Würden die USA wie bereits Ende Februar die Militärhilfen sowie die Übermittlung von Geheimdienstinformationen einstellen, erwartet Osteuropa-Experte Meister für die Ukraine eine "militärisch noch schwierigere Lage". Bereits jetzt rücken die Kremltruppen an mehreren Frontabschnitten zwar langsam, aber stetig vor. Fehlen der Ukraine wichtige Waffensysteme sowie die sensiblen Informationen über russische Ziele und Truppenbewegungen, könnte sich die Situation rapide verschlechtern. Mehr zur aktuellen militärischen Lage lesen Sie hier.
Beide Fachleute sehen aufseiten der Ukraine derzeit keinen Hebel, um Trump noch zum Umdenken zu bewegen. "Die bisherigen Ideen ergeben aus ihrer Perspektive keinen Sinn, sie kann diese Zugeständnisse schlicht nicht machen", erklärt Meister. Der Ukraine bleibe daher nichts anderes übrig, "als abzuwarten und darauf zu hoffen, dass Trump durch innenpolitischen Druck eventuell wieder umschwenkt und die Europäer stärker einspringen".
"Putin könnte sein Blatt bei Trump überreizen"
Russland-Expertin Pagung erkennt immerhin einen "Hoffnungsschimmer" für die Ukraine: "Putin könnte sein Blatt bei Trump überreizen." Noch vor den Ostertagen und der von Putin einseitig verkündeten "Waffenruhe" hatte es Anzeichen gegeben, dass Trump langsam am Ende seiner Geduld sei. "Noch hält Moskau ihn mit seiner ausgeklügelten Strategie bei Laune, Putin spielt ihn an die Wand. Doch seine Geduld scheint zumindest kleiner zu werden", so Pagung.
Ansätze dessen zeigte Trump auch an diesem Mittwoch. Vor dem Hintergrund eines massiven russischen Luftangriffs auf Kiew mit mindestens neun Toten rief der US-Präsident den Kremlchef dazu auf, die Attacken einzustellen. "Wladimir, STOPP!", schrieb Trump auf seiner Plattform Truth Social. "Ich bin nicht glücklich über die russischen Angriffe auf Kiew." Sie seien nicht notwendig und kämen zu einem "sehr schlechten" Zeitpunkt, schrieb Trump weiter. Jetzt gehe es darum, das Friedensabkommen zu Ende zu bringen.

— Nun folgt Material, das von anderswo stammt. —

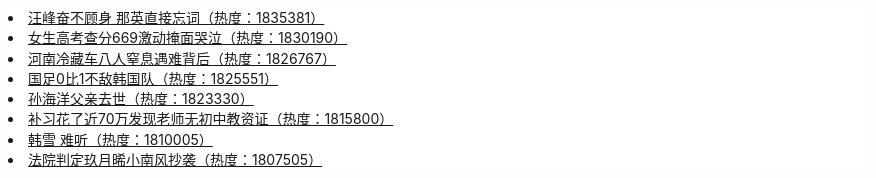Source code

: <li>
<a href="https://s.weibo.com/weibo?q=%23%E6%B1%AA%E5%B3%B0%E5%A5%8B%E4%B8%8D%E9%A1%BE%E8%BA%AB%20%E9%82%A3%E8%8B%B1%E7%9B%B4%E6%8E%A5%E5%BF%98%E8%AF%8D%23" target="weibo">
汪峰奋不顾身 那英直接忘词（热度：1835381）
</a>
</li>

<li>
<a href="https://s.weibo.com/weibo?q=%23%E5%A5%B3%E7%94%9F%E9%AB%98%E8%80%83%E6%9F%A5%E5%88%86669%E6%BF%80%E5%8A%A8%E6%8E%A9%E9%9D%A2%E5%93%AD%E6%B3%A3%23" target="weibo">
女生高考查分669激动掩面哭泣（热度：1830190）
</a>
</li>

<li>
<a href="https://s.weibo.com/weibo?q=%23%E6%B2%B3%E5%8D%97%E5%86%B7%E8%97%8F%E8%BD%A6%E5%85%AB%E4%BA%BA%E7%AA%92%E6%81%AF%E9%81%87%E9%9A%BE%E8%83%8C%E5%90%8E%23" target="weibo">
河南冷藏车八人窒息遇难背后（热度：1826767）
</a>
</li>

<li>
<a href="https://s.weibo.com/weibo?q=%23%E5%9B%BD%E8%B6%B30%E6%AF%941%E4%B8%8D%E6%95%8C%E9%9F%A9%E5%9B%BD%E9%98%9F%23" target="weibo">
国足0比1不敌韩国队（热度：1825551）
</a>
</li>

<li>
<a href="https://s.weibo.com/weibo?q=%23%E5%AD%99%E6%B5%B7%E6%B4%8B%E7%88%B6%E4%BA%B2%E5%8E%BB%E4%B8%96%23" target="weibo">
孙海洋父亲去世（热度：1823330）
</a>
</li>

<li>
<a href="https://s.weibo.com/weibo?q=%23%E8%A1%A5%E4%B9%A0%E8%8A%B1%E4%BA%86%E8%BF%9170%E4%B8%87%E5%8F%91%E7%8E%B0%E8%80%81%E5%B8%88%E6%97%A0%E5%88%9D%E4%B8%AD%E6%95%99%E8%B5%84%E8%AF%81%23" target="weibo">
补习花了近70万发现老师无初中教资证（热度：1815800）
</a>
</li>

<li>
<a href="https://s.weibo.com/weibo?q=%23%E9%9F%A9%E9%9B%AA%20%E9%9A%BE%E5%90%AC%23" target="weibo">
韩雪 难听（热度：1810005）
</a>
</li>

<li>
<a href="https://s.weibo.com/weibo?q=%23%E6%B3%95%E9%99%A2%E5%88%A4%E5%AE%9A%E7%8E%96%E6%9C%88%E6%99%9E%E5%B0%8F%E5%8D%97%E9%A3%8E%E6%8A%84%E8%A2%AD%23" target="weibo">
法院判定玖月晞小南风抄袭（热度：1807505）
</a>
</li>
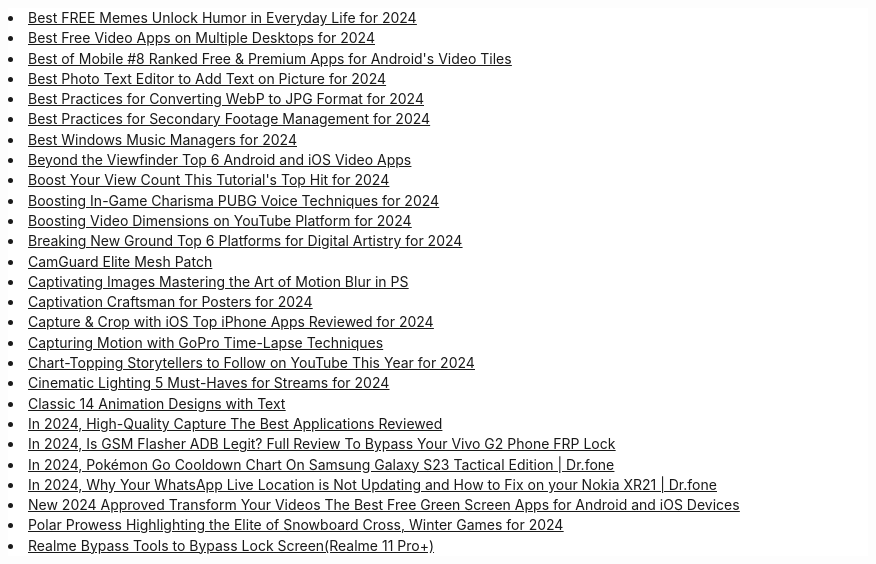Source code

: <li><a href="https://article-knowledge.techidaily.com/best-free-memes-unlock-humor-in-everyday-life-for-2024/"><u>Best FREE Memes  Unlock Humor in Everyday Life for 2024</u></a></li>
<li><a href="https://article-knowledge.techidaily.com/best-free-video-apps-on-multiple-desktops-for-2024/"><u>Best Free Video Apps on Multiple Desktops for 2024</u></a></li>
<li><a href="https://article-knowledge.techidaily.com/best-of-mobile-8-ranked-free-and-premium-apps-for-androids-video-tiles/"><u>Best of Mobile  #8 Ranked Free & Premium Apps for Android's Video Tiles</u></a></li>
<li><a href="https://article-knowledge.techidaily.com/best-photo-text-editor-to-add-text-on-picture-for-2024/"><u>Best Photo Text Editor to Add Text on Picture for 2024</u></a></li>
<li><a href="https://article-knowledge.techidaily.com/best-practices-for-converting-webp-to-jpg-format-for-2024/"><u>Best Practices for Converting WebP to JPG Format for 2024</u></a></li>
<li><a href="https://article-knowledge.techidaily.com/best-practices-for-secondary-footage-management-for-2024/"><u>Best Practices for Secondary Footage Management for 2024</u></a></li>
<li><a href="https://article-knowledge.techidaily.com/best-windows-music-managers-for-2024/"><u>Best Windows Music Managers for 2024</u></a></li>
<li><a href="https://article-knowledge.techidaily.com/beyond-the-viewfinder-top-6-android-and-ios-video-apps/"><u>Beyond the Viewfinder  Top 6 Android and iOS Video Apps</u></a></li>
<li><a href="https://article-knowledge.techidaily.com/boost-your-view-count-this-tutorials-top-hit-for-2024/"><u>Boost Your View Count  This Tutorial's Top Hit for 2024</u></a></li>
<li><a href="https://article-knowledge.techidaily.com/boosting-in-game-charisma-pubg-voice-techniques-for-2024/"><u>Boosting In-Game Charisma  PUBG Voice Techniques for 2024</u></a></li>
<li><a href="https://article-knowledge.techidaily.com/boosting-video-dimensions-on-youtube-platform-for-2024/"><u>Boosting Video Dimensions on YouTube Platform for 2024</u></a></li>
<li><a href="https://article-knowledge.techidaily.com/breaking-new-ground-top-6-platforms-for-digital-artistry-for-2024/"><u>Breaking New Ground  Top 6 Platforms for Digital Artistry for 2024</u></a></li>
<li><a href="https://visual-screen-recording.techidaily.com/camguard-elite-mesh-patch/"><u>CamGuard Elite Mesh Patch</u></a></li>
<li><a href="https://article-knowledge.techidaily.com/captivating-images-mastering-the-art-of-motion-blur-in-ps/"><u>Captivating Images  Mastering the Art of Motion Blur in PS</u></a></li>
<li><a href="https://article-knowledge.techidaily.com/captivation-craftsman-for-posters-for-2024/"><u>Captivation Craftsman for Posters for 2024</u></a></li>
<li><a href="https://article-knowledge.techidaily.com/capture-and-crop-with-ios-top-iphone-apps-reviewed-for-2024/"><u>Capture & Crop with iOS  Top iPhone Apps Reviewed for 2024</u></a></li>
<li><a href="https://extra-information.techidaily.com/capturing-motion-with-gopro-time-lapse-techniques/"><u>Capturing Motion with GoPro Time-Lapse Techniques</u></a></li>
<li><a href="https://article-knowledge.techidaily.com/chart-topping-storytellers-to-follow-on-youtube-this-year-for-2024/"><u>Chart-Topping Storytellers to Follow on YouTube This Year for 2024</u></a></li>
<li><a href="https://article-knowledge.techidaily.com/cinematic-lighting-5-must-haves-for-streams-for-2024/"><u>Cinematic Lighting  5 Must-Haves for Streams for 2024</u></a></li>
<li><a href="https://article-knowledge.techidaily.com/classic-14-animation-designs-with-text/"><u>Classic 14 Animation Designs with Text</u></a></li>
<li><a href="https://screen-recording.techidaily.com/in-2024-high-quality-capture-the-best-applications-reviewed/"><u>In 2024, High-Quality Capture  The Best Applications Reviewed</u></a></li>
<li><a href="https://bypass-frp.techidaily.com/in-2024-is-gsm-flasher-adb-legit-full-review-to-bypass-your-vivo-g2-phone-frp-lock-by-drfone-android/"><u>In 2024, Is GSM Flasher ADB Legit? Full Review To Bypass Your Vivo G2 Phone FRP Lock</u></a></li>
<li><a href="https://change-location.techidaily.com/in-2024-pokemon-go-cooldown-chart-on-samsung-galaxy-s23-tactical-edition-drfone-by-drfone-virtual-android/"><u>In 2024, Pokémon Go Cooldown Chart On Samsung Galaxy S23 Tactical Edition | Dr.fone</u></a></li>
<li><a href="https://location-social.techidaily.com/in-2024-why-your-whatsapp-live-location-is-not-updating-and-how-to-fix-on-your-nokia-xr21-drfone-by-drfone-virtual-android/"><u>In 2024, Why Your WhatsApp Live Location is Not Updating and How to Fix on your Nokia XR21 | Dr.fone</u></a></li>
<li><a href="https://video-content-creator.techidaily.com/new-2024-approved-transform-your-videos-the-best-free-green-screen-apps-for-android-and-ios-devices/"><u>New 2024 Approved Transform Your Videos The Best Free Green Screen Apps for Android and iOS Devices</u></a></li>
<li><a href="https://fox-access.techidaily.com/polar-prowess-highlighting-the-elite-of-snowboard-cross-winter-games-for-2024/"><u>Polar Prowess  Highlighting the Elite of Snowboard Cross, Winter Games for 2024</u></a></li>
<li><a href="https://review-topics.techidaily.com/realme-bypass-tools-to-bypass-lock-screenrealme-11-proplus-by-drfone-android-unlock-android-unlock/"><u>Realme Bypass Tools to Bypass Lock Screen(Realme 11 Pro+)</u></a></li>
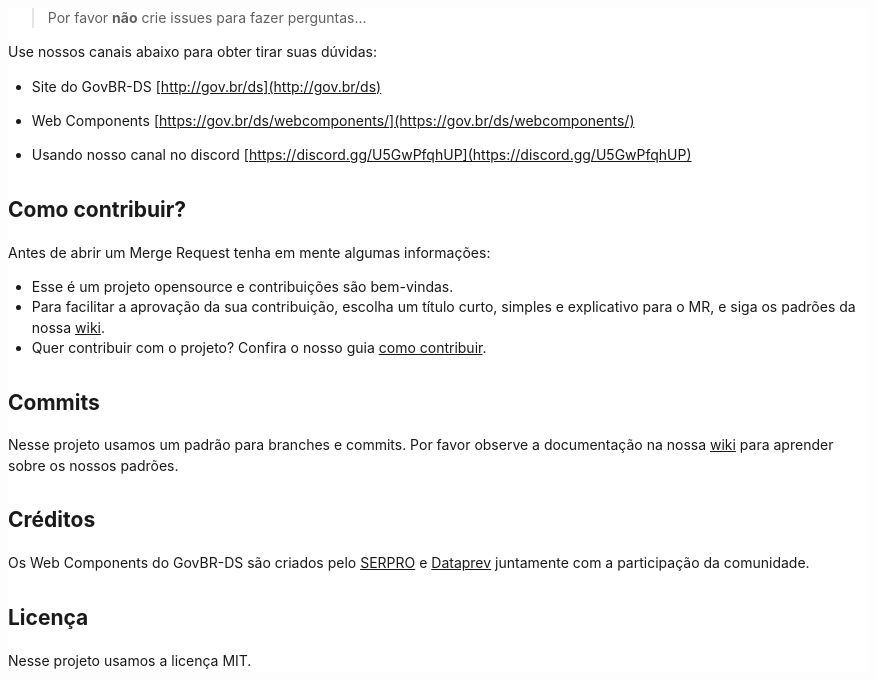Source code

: > Por favor **não** crie issues para fazer perguntas...

Use nossos canais abaixo para obter tirar suas dúvidas:

- Site do GovBR-DS [http://gov.br/ds](http://gov.br/ds)

- Web Components [https://gov.br/ds/webcomponents/](https://gov.br/ds/webcomponents/)

- Usando nosso canal no discord [https://discord.gg/U5GwPfqhUP](https://discord.gg/U5GwPfqhUP)

## Como contribuir?

Antes de abrir um Merge Request tenha em mente algumas informações:

- Esse é um projeto opensource e contribuições são bem-vindas.
- Para facilitar a aprovação da sua contribuição, escolha um título curto, simples e explicativo para o MR, e siga os padrões da nossa [wiki](https://gov.br/ds/wiki/ 'Wiki').
- Quer contribuir com o projeto? Confira o nosso guia [como contribuir](./CONTRIBUTING.md 'Como contribuir?').

## Commits

Nesse projeto usamos um padrão para branches e commits. Por favor observe a documentação na nossa [wiki](https://gov.br/ds/wiki/ 'Wiki') para aprender sobre os nossos padrões.

## Créditos

Os Web Components do GovBR-DS são criados pelo [SERPRO](https://www.serpro.gov.br/ 'SERPRO | Serviço Federal de Processamento de Dados') e [Dataprev](https://www.dataprev.gov.br/ 'Dataprev | Empresa de Tecnologia e Informações da Previdência') juntamente com a participação da comunidade.

## Licença

Nesse projeto usamos a licença MIT.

"Auf einen Ausstieg der USA sind wir nicht vorbereitet"
Derweil bleibt der Ukraine nun vor allem Europa als zuverlässiger Partner. In den vergangenen Monaten hat sich eine "Koalition der Willigen" gebildet, die die Militärhilfe für die Ukraine steigern und möglicherweise als Sicherheitsgarantie für einen Waffenstillstand Friedenstruppen entsenden will. "Ersetzen können sie die USA allerdings weder bei den gelieferten Waffen noch den geteilten Geheimdienstinformationen", sagt Meister. "Noch verhalten sich die Europäer vorsichtig, um die USA so lang wie möglich im Boot zu behalten." Doch in letzter Konsequenz würde auch der Kontinent vor einem Problem stehen: "Auf einen Ausstieg der USA sind wir nicht vorbereitet."
Das erkennt auch Sarah Pagung an: "Für den Kontinent ist die Ausgangssituation auch aufgrund versäumter Verteidigungsinvestitionen derzeit sehr negativ." Ausweglos ist die Situation aus ihrer Sicht für die Europäer jedoch nicht. In relativ kurzer Zeit hätte sich im Hinblick auf die Ukraine-Politik in Europa viel Positives bewegt. "Blickt man auf die 'Koalition der Willigen' und mögliche Friedenstruppen, so denken und sagen die Europäer heute Dinge, die noch vor Kurzem unsagbar waren."